As you can see the kiddies are trying to ssh connect on port 22. One of the simplest things you can do to improve ssh security is to move the ssh port away from the default port 22 and close port 22 (why you are are at you might as well close the telnet port 23).

To do this open the sshd_config file (I like to use nano) and change the default port from 22 to anything else that is not being used (under 1024 is a good idea). The sshd_config file is likely to be located in /etc/ssh but if not look for it by using find (ie use “find / -name ‘sshd_config’ “.
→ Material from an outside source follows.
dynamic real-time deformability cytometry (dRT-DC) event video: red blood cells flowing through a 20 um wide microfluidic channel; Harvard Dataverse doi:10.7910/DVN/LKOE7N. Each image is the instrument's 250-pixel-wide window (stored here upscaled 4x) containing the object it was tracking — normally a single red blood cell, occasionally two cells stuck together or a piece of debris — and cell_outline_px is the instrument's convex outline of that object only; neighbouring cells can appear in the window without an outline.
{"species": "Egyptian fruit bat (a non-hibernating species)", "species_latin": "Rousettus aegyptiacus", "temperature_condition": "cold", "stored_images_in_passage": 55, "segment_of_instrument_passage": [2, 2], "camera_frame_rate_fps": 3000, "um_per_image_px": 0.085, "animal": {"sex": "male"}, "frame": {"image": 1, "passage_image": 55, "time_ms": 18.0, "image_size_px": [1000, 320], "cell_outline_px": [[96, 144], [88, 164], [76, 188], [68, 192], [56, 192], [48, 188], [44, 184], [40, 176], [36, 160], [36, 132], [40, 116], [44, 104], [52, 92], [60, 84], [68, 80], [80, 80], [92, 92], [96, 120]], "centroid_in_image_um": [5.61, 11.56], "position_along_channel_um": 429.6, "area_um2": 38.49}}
Restart sshd and log in using ssh -p [new port] user@serveraddress (eg ssh -p 999 daniel@tillett.com). This will solve most of the problems but it is a good idea to refuse all connections on port 22. I will leave how to do that for another post.

I should add this is not a substitute for security, but it does stop your logs from being filled with garbage.